Exercise description
Look through the listing for the string "category" and copy out every line that holds it.

── Data to use ──

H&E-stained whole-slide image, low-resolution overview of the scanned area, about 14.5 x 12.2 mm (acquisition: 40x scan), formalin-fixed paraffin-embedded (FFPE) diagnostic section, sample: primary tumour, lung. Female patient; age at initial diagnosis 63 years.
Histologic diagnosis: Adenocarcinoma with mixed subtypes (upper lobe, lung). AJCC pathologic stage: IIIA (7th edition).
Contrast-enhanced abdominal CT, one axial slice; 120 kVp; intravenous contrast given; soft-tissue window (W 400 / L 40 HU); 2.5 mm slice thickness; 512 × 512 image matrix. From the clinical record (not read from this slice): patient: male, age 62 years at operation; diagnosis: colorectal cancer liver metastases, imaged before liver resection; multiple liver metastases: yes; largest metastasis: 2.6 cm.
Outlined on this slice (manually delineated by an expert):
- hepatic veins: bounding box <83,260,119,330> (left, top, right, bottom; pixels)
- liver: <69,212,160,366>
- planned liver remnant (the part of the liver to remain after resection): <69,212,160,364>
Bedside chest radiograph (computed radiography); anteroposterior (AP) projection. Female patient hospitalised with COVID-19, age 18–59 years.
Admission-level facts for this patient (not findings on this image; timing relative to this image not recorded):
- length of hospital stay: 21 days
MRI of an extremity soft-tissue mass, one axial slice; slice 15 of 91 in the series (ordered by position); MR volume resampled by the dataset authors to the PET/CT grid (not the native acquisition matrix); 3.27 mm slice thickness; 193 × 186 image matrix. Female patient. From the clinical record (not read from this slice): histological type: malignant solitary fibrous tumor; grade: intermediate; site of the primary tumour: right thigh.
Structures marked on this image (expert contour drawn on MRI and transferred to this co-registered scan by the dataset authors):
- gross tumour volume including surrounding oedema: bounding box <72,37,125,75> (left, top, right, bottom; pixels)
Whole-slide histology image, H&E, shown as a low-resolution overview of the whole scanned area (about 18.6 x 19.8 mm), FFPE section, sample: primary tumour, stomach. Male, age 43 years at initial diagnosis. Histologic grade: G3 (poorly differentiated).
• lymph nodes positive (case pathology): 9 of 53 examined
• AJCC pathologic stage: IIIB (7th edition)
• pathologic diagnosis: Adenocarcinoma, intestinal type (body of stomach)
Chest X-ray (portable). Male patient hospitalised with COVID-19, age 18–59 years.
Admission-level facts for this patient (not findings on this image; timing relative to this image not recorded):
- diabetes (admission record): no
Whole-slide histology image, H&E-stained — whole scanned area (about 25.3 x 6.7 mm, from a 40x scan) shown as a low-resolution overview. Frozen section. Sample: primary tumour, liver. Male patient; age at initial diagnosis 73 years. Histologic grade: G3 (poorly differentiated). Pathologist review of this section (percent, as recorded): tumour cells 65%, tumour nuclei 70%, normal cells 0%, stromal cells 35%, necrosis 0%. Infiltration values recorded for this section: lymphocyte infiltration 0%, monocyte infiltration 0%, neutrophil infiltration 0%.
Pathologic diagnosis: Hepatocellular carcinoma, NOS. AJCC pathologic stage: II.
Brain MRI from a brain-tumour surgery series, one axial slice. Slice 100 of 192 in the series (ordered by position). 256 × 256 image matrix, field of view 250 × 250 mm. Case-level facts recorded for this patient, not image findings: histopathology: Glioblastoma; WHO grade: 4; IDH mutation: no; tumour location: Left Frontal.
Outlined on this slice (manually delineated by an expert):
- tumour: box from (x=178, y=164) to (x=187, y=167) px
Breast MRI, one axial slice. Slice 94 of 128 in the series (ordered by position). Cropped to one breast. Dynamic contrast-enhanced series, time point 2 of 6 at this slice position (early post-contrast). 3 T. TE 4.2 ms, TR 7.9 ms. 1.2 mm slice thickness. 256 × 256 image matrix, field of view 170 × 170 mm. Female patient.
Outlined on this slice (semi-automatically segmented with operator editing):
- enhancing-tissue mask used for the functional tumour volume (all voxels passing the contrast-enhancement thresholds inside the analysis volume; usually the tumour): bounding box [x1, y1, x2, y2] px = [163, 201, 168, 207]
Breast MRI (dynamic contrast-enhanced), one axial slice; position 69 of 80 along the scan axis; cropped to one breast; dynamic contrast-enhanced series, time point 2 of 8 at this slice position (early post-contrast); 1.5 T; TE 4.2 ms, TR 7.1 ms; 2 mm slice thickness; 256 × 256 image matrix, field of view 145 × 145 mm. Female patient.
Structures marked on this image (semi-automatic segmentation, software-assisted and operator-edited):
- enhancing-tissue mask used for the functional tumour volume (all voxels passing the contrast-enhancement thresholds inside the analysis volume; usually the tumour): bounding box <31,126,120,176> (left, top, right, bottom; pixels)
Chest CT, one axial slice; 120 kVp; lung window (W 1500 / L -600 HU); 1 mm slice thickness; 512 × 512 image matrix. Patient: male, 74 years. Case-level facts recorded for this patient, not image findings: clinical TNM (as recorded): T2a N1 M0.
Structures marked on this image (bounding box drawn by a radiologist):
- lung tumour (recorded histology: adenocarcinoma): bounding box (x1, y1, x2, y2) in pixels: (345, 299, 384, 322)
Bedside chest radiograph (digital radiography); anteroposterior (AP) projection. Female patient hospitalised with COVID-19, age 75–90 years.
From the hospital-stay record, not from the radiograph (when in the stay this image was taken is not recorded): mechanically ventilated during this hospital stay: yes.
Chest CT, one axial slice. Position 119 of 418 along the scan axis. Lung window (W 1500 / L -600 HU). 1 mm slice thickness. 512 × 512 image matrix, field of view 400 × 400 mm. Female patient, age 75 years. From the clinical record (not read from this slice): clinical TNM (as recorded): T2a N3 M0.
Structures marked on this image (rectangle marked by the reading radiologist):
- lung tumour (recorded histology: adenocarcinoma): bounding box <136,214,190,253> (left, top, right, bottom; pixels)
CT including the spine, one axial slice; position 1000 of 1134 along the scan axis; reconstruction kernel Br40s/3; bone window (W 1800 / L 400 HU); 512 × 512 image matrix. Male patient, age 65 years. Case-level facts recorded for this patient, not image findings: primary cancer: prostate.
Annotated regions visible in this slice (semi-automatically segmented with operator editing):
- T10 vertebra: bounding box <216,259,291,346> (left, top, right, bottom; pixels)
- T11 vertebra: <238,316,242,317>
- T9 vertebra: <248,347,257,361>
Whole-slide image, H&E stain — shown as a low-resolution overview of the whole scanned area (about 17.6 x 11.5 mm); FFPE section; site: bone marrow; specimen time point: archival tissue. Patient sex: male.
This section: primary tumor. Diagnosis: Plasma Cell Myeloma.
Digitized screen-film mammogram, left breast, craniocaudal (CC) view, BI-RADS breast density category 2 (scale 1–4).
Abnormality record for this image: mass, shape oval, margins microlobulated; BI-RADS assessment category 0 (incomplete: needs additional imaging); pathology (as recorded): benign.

───

Answer to the exercise
Digitized screen-film mammogram, left breast, craniocaudal (CC) view, BI-RADS breast density category 2 (scale 1–4).
Abnormality record for this image: mass, shape oval, margins microlobulated; BI-RADS assessment category 0 (incomplete: needs additional imaging); pathology (as recorded): benign.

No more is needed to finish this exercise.